* **Task description**:
Reproduce the rows below word for word, beginning with the first line and continuing through the line that contains "möjligt. Vi skulle", including that line.

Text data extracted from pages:
------------------------------------------------

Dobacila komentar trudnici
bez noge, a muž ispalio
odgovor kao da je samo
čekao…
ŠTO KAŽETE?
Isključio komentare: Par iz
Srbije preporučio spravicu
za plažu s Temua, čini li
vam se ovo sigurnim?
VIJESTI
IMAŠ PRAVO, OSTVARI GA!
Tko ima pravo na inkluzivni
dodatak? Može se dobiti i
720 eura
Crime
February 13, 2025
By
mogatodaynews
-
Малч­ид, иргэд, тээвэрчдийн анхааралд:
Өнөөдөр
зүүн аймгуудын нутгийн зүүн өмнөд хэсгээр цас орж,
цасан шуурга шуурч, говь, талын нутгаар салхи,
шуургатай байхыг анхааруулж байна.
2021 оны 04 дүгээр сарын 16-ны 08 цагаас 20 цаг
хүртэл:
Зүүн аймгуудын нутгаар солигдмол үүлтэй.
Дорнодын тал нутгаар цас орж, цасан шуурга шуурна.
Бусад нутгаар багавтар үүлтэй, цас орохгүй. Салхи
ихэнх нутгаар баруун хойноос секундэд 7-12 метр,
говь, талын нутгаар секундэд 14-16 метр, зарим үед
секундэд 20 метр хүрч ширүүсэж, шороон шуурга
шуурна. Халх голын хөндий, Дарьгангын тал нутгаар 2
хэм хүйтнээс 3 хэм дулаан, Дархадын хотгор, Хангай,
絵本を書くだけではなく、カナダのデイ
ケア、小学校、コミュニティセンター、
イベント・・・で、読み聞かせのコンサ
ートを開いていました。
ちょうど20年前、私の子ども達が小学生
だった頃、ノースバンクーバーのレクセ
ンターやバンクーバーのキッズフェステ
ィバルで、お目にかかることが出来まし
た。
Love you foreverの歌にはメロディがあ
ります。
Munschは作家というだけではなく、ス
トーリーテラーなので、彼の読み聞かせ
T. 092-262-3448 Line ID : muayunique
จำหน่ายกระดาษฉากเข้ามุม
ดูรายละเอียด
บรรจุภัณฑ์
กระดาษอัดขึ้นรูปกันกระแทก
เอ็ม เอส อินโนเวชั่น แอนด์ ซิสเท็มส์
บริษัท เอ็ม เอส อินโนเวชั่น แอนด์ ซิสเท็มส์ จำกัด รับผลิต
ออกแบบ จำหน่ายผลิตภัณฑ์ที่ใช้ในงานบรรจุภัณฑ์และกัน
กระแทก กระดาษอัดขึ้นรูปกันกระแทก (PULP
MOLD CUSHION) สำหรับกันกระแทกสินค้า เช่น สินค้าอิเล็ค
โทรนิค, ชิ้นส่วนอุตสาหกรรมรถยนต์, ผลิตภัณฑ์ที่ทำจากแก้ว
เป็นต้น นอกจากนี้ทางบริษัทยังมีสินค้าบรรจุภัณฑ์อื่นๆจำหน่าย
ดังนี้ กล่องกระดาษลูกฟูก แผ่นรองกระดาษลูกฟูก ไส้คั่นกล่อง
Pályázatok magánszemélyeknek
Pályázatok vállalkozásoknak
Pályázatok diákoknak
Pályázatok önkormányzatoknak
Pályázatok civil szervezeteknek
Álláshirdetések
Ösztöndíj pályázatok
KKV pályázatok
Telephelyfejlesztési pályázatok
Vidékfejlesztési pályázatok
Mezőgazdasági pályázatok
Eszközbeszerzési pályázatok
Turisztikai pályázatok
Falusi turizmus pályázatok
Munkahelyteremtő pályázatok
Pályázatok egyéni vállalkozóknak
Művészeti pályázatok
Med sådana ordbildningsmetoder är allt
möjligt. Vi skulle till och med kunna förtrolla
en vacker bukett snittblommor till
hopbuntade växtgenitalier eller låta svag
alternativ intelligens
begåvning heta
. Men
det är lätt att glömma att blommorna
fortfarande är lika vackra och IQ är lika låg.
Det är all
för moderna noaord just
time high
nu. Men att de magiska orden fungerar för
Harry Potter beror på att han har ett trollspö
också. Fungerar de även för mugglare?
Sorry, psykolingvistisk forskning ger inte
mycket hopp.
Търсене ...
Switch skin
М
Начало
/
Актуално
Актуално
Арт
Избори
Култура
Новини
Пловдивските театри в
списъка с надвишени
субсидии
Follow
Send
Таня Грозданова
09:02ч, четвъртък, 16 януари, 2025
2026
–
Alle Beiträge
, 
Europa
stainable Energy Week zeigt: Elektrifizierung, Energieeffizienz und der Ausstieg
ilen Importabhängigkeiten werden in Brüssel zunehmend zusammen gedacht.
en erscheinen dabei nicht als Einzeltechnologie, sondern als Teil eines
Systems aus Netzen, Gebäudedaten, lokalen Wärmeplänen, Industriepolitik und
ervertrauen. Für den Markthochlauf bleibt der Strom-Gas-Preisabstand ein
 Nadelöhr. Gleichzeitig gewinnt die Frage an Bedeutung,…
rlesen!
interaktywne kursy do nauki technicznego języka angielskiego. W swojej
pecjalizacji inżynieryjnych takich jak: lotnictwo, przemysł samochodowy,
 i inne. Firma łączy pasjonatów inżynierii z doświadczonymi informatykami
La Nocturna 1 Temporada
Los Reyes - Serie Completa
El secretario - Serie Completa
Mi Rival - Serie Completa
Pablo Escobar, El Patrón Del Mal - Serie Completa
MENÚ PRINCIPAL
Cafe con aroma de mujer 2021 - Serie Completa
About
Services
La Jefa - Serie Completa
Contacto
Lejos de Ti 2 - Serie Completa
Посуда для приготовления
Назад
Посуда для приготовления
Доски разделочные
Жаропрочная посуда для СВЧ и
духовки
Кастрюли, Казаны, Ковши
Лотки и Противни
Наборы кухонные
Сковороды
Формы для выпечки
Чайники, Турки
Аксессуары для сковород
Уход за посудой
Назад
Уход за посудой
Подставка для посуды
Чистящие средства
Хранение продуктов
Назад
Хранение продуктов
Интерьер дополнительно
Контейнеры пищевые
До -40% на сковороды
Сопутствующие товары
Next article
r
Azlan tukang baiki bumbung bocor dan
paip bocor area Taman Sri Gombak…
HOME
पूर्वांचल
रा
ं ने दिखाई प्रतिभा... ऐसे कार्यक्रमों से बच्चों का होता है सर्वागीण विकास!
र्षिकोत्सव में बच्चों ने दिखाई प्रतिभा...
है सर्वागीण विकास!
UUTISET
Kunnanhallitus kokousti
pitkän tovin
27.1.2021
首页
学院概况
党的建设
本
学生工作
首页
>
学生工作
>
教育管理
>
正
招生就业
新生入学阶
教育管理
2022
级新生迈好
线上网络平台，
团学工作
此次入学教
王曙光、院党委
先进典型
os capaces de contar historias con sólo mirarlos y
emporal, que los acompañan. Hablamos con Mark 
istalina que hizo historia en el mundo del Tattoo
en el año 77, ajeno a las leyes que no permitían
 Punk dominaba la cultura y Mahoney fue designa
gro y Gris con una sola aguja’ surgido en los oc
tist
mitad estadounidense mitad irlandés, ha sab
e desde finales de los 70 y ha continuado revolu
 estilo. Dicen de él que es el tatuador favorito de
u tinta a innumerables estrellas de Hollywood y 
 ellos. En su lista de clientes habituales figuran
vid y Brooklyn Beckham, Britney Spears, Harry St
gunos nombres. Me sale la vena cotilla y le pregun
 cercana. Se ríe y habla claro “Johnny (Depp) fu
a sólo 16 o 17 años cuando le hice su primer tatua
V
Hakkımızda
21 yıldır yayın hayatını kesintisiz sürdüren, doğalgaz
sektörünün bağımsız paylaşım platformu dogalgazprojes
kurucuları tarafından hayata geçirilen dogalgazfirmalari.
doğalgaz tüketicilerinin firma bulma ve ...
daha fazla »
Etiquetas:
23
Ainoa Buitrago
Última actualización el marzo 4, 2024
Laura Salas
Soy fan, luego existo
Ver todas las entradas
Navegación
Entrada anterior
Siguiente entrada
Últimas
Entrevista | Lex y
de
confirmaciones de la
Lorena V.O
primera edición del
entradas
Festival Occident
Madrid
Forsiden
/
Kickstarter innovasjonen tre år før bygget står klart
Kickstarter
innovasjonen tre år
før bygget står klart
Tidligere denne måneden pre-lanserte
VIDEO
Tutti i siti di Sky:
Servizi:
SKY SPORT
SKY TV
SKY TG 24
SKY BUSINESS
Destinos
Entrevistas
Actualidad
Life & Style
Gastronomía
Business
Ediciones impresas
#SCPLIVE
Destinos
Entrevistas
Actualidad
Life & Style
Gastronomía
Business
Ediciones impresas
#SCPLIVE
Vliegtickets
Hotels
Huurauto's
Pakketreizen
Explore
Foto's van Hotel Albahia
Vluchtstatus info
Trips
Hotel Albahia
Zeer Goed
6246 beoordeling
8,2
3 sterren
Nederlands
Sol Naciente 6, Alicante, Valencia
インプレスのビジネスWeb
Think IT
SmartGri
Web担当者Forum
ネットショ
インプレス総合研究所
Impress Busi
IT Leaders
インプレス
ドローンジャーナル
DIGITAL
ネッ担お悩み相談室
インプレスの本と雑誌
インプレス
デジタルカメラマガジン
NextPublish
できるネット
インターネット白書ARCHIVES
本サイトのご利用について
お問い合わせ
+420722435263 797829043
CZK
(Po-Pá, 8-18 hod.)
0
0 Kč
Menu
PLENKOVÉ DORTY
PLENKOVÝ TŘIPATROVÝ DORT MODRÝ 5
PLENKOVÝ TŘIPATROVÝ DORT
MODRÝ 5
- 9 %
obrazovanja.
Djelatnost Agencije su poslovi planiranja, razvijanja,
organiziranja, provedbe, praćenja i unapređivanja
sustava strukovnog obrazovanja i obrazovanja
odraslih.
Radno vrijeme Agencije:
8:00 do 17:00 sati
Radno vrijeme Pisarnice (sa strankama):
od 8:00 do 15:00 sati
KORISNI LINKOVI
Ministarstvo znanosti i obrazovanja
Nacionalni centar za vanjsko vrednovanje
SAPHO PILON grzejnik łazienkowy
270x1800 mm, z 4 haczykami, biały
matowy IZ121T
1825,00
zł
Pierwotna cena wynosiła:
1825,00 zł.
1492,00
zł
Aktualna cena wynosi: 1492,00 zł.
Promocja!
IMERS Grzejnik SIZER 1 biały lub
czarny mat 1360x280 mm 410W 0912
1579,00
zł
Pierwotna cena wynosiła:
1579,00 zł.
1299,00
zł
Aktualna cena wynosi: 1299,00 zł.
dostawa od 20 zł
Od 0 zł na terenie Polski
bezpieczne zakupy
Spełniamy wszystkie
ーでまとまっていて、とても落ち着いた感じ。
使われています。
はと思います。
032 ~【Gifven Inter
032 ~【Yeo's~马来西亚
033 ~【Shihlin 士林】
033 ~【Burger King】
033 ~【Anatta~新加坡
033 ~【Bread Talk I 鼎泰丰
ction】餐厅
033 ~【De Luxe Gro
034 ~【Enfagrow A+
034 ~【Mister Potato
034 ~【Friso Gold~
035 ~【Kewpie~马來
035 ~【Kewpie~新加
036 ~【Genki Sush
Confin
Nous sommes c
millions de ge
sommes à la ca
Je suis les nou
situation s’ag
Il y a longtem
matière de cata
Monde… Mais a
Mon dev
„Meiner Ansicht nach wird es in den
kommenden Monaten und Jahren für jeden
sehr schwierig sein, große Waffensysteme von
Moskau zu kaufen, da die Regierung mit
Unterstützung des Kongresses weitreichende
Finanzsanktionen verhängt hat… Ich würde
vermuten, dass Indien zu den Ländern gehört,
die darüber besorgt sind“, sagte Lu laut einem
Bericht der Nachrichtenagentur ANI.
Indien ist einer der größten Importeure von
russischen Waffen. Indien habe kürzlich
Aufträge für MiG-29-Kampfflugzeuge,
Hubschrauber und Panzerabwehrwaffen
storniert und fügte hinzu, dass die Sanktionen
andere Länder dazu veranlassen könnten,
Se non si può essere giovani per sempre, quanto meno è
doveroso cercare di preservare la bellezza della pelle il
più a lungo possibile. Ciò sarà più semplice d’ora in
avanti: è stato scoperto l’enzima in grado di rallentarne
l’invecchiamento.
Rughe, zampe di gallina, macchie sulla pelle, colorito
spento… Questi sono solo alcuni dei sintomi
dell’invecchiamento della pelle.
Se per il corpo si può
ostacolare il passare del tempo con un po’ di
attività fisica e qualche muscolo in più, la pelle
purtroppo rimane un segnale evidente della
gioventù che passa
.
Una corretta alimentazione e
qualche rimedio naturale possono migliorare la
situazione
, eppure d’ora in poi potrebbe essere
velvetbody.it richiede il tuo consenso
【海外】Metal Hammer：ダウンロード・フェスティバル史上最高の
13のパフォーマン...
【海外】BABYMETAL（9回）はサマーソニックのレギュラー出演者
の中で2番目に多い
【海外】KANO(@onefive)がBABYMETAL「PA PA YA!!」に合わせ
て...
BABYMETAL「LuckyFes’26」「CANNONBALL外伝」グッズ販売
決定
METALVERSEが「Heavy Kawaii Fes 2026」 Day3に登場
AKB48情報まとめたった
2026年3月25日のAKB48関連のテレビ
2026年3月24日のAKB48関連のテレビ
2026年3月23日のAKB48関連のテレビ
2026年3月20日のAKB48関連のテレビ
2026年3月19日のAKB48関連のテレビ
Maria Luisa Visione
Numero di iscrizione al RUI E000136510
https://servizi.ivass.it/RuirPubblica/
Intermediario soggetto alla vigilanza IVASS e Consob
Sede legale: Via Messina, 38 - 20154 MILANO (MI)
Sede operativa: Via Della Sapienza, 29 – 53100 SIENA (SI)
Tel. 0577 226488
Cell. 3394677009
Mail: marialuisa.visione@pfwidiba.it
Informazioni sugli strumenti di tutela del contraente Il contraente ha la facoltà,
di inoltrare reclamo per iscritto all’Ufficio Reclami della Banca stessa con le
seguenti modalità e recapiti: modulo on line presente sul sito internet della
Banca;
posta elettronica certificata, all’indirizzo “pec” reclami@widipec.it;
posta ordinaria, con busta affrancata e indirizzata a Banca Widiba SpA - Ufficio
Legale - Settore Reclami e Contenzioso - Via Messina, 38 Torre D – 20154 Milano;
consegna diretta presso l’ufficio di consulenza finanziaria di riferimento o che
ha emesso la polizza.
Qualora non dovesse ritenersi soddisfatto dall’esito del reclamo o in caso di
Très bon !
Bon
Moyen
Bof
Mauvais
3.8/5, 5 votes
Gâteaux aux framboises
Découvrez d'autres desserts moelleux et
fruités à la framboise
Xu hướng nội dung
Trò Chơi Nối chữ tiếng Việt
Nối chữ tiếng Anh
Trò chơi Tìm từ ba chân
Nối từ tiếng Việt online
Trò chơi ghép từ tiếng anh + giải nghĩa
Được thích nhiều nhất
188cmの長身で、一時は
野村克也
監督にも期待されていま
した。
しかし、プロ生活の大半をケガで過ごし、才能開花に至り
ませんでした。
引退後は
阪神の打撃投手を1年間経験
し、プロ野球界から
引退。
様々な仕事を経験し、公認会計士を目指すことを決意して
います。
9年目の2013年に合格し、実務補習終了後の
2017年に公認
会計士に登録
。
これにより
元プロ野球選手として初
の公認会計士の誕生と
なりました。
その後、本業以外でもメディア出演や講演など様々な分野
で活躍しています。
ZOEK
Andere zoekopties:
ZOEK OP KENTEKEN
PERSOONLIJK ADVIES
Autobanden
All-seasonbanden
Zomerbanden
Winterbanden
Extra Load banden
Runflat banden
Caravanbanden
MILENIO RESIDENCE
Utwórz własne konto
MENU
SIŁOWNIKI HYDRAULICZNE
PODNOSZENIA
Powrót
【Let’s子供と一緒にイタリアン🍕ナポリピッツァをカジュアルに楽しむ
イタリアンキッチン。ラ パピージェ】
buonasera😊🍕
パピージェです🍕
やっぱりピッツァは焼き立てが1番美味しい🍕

------------------------------------------------

* **Response**:
Dobacila komentar trudnici
bez noge, a muž ispalio
odgovor kao da je samo
čekao…
ŠTO KAŽETE?
Isključio komentare: Par iz
Srbije preporučio spravicu
za plažu s Temua, čini li
vam se ovo sigurnim?
VIJESTI
IMAŠ PRAVO, OSTVARI GA!
Tko ima pravo na inkluzivni
dodatak? Može se dobiti i
720 eura
Crime
February 13, 2025
By
mogatodaynews
-
Малч­ид, иргэд, тээвэрчдийн анхааралд:
Өнөөдөр
зүүн аймгуудын нутгийн зүүн өмнөд хэсгээр цас орж,
цасан шуурга шуурч, говь, талын нутгаар салхи,
шуургатай байхыг анхааруулж байна.
2021 оны 04 дүгээр сарын 16-ны 08 цагаас 20 цаг
хүртэл:
Зүүн аймгуудын нутгаар солигдмол үүлтэй.
Дорнодын тал нутгаар цас орж, цасан шуурга шуурна.
Бусад нутгаар багавтар үүлтэй, цас орохгүй. Салхи
ихэнх нутгаар баруун хойноос секундэд 7-12 метр,
говь, талын нутгаар секундэд 14-16 метр, зарим үед
секундэд 20 метр хүрч ширүүсэж, шороон шуурга
шуурна. Халх голын хөндий, Дарьгангын тал нутгаар 2
хэм хүйтнээс 3 хэм дулаан, Дархадын хотгор, Хангай,
絵本を書くだけではなく、カナダのデイ
ケア、小学校、コミュニティセンター、
イベント・・・で、読み聞かせのコンサ
ートを開いていました。
ちょうど20年前、私の子ども達が小学生
だった頃、ノースバンクーバーのレクセ
ンターやバンクーバーのキッズフェステ
ィバルで、お目にかかることが出来まし
た。
Love you foreverの歌にはメロディがあ
ります。
Munschは作家というだけではなく、ス
トーリーテラーなので、彼の読み聞かせ
T. 092-262-3448 Line ID : muayunique
จำหน่ายกระดาษฉากเข้ามุม
ดูรายละเอียด
บรรจุภัณฑ์
กระดาษอัดขึ้นรูปกันกระแทก
เอ็ม เอส อินโนเวชั่น แอนด์ ซิสเท็มส์
บริษัท เอ็ม เอส อินโนเวชั่น แอนด์ ซิสเท็มส์ จำกัด รับผลิต
ออกแบบ จำหน่ายผลิตภัณฑ์ที่ใช้ในงานบรรจุภัณฑ์และกัน
กระแทก กระดาษอัดขึ้นรูปกันกระแทก (PULP
MOLD CUSHION) สำหรับกันกระแทกสินค้า เช่น สินค้าอิเล็ค
โทรนิค, ชิ้นส่วนอุตสาหกรรมรถยนต์, ผลิตภัณฑ์ที่ทำจากแก้ว
เป็นต้น นอกจากนี้ทางบริษัทยังมีสินค้าบรรจุภัณฑ์อื่นๆจำหน่าย
ดังนี้ กล่องกระดาษลูกฟูก แผ่นรองกระดาษลูกฟูก ไส้คั่นกล่อง
Pályázatok magánszemélyeknek
Pályázatok vállalkozásoknak
Pályázatok diákoknak
Pályázatok önkormányzatoknak
Pályázatok civil szervezeteknek
Álláshirdetések
Ösztöndíj pályázatok
KKV pályázatok
Telephelyfejlesztési pályázatok
Vidékfejlesztési pályázatok
Mezőgazdasági pályázatok
Eszközbeszerzési pályázatok
Turisztikai pályázatok
Falusi turizmus pályázatok
Munkahelyteremtő pályázatok
Pályázatok egyéni vállalkozóknak
Művészeti pályázatok
Med sådana ordbildningsmetoder är allt
möjligt. Vi skulle till och med kunna förtrolla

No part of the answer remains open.